Most of the constructor is boilerplate stuff but the click handler took a bit of playing around to work right. Unlike a normal click event on an element the event.target does not a handle to anything particularly useful, instead it is in event.currentTarget. We can then determine if the click event was on an <A> and bail since we do not want to override any links in the markup nor in the content itself.

    addEmbedListener(func) {
        const el = this.shadowRoot.getElementById('createEmbed');
        el.addEventListener('click', (evt) => {
            evt.stopPropagation();
            func(evt);
        });
    }

    addLinkListener(func) {
        const el = this.shadowRoot.getElementById('createLink');
        el.addEventListener('click', (evt) => {
            evt.stopPropagation();
            func(evt);
        });
    }

These are just some helpers to allow attachment of event handlers onto elements within the Shadow DOM without having to reach in from the outside.

    getAttachments() {
        return this.attachments;
    }

    getContent() {
        return this.shadowRoot.querySelector('div.content');
    }

    getLink() {
        if (this.link) {
            return this.link;
        }
    }

Some attribute getters, the getContent() one is used to create the embed code, again so I can get information out of the Shadow DOM without doing nasty things from the outside.

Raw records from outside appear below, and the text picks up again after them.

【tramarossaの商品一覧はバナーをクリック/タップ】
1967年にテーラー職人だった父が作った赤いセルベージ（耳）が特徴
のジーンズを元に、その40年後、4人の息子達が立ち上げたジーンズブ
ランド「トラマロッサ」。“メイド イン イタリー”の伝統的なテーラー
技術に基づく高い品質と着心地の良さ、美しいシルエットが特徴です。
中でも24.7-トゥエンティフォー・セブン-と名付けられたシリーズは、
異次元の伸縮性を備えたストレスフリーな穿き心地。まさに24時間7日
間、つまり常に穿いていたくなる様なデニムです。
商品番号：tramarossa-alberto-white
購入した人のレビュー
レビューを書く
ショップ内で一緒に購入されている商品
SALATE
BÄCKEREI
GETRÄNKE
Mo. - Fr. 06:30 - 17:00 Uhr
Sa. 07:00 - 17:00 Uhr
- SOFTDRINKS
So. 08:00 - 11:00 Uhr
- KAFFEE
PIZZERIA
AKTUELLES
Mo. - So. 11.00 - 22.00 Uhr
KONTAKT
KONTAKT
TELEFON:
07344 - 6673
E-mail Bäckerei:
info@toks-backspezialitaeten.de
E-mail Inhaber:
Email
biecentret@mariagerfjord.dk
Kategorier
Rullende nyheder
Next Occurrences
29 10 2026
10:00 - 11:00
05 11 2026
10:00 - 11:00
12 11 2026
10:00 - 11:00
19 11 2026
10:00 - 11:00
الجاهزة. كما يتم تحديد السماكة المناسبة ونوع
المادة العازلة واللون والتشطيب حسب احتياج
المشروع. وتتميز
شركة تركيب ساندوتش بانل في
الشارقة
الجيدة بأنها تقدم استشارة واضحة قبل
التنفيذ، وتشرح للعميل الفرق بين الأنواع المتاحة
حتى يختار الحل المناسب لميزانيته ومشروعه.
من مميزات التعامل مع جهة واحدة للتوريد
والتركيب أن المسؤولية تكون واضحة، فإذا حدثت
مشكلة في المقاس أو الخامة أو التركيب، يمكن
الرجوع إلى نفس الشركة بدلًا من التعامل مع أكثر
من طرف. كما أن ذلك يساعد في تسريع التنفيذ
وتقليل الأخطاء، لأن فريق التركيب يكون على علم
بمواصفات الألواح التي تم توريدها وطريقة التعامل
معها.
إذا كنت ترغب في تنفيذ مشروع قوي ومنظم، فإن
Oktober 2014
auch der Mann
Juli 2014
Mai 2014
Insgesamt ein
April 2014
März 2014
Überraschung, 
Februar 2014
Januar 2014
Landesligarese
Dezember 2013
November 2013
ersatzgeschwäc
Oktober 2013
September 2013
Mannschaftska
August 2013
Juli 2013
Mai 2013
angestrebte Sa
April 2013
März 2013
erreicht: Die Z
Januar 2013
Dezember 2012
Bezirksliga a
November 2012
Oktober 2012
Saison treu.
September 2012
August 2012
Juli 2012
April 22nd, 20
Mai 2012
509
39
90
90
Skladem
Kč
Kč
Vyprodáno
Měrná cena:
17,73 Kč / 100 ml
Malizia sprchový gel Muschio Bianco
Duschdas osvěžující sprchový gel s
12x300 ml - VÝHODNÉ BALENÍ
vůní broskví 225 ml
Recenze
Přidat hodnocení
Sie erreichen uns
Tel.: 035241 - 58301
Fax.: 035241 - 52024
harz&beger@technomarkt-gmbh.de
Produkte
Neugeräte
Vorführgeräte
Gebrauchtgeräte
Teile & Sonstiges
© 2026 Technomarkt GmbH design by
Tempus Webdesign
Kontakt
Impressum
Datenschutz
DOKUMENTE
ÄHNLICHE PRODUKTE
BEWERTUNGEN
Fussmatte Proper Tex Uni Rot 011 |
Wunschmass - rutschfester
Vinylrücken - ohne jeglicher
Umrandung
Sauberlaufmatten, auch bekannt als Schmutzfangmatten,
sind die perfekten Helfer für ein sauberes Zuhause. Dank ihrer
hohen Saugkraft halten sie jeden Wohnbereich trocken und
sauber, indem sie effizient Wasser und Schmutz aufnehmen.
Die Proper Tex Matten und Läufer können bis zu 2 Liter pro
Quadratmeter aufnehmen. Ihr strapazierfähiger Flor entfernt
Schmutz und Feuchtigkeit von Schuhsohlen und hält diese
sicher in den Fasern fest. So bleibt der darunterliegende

All information is known by and accessed through the custom element's API.

    loaded() {
        const throbber = this.shadowRoot.querySelector(
            'section.thinking'
        );
        throbber.style.opacity = 0.0;
        throbber.style.display = 'none';
        throbber.style.visibility = 'hidden';
    }

    setAttachment(url, size) {
        this.attachments.push(url);
        const attachments = this.shadowRoot.querySelector(
            '.attachments'
        );
        const attachEl = document.createElement('div');
        const imgEl = document.createElement('img');
        attachEl.classList.add('attachment');
        imgEl.src = this.baseurl + 'thumbnails/' + url;
        imgEl.setAttribute('data-size', size);
        attachEl.appendChild(imgEl);
        attachments.appendChild(attachEl);
    }

    setContent(id, date, message) {
        this.dateStr = date;
        this._id = id;
        this.link = document.location.origin + '/thoughts/' + id + '.html';
        this.shadowRoot.host.setAttribute('data-id', id);

        const contEl = this.shadowRoot.getElementById('content');

        /* message might contain HTML so parse that out so we can
         * append it into the DOM correctly (innerHTML makes me
         * itch in uncomfortable ways).
         */
        const content = (new DOMParser()).parseFromString(
            message, 'text/html'
        );

        Array.from(content.body.childNodes).forEach((el) => {
            contEl.appendChild(el);
        });

        const dateEl = this.shadowRoot.getElementById('date');
        dateEl.appendChild(document.createTextNode(this.dateStr));
        this.loaded();
    }
}

Most of the rest of this stands on its own, it is pretty common JavaScript stuff, adding elements to the Shadow DOM conditionally, hiding elements, etc. The most interesting bit is setContent() which takes the Thought message returned by the Thought class and turns it into a set of DOM Nodes that get attached to the Shadow DOM that is created by the constructor of custom element.

Conclusion

I learned a lot throughout this process. The home page display is very reminiscent of how I have been writing JavaScript powered web pages for years now and the Thoughts page stuff is much more modern. I had a pretty hard time finding good examples of complex Web Components online while I was building this -- I suspect largely because the most popular way to interact with this technology is through higher level frameworks which abstract away the mechanics. If you are like me and want to understand the mechanics underneath the frameworks I hope this helps.

At some point I'll write about the posting interface which is quite a bit more complex but really is just building upon the concepts here.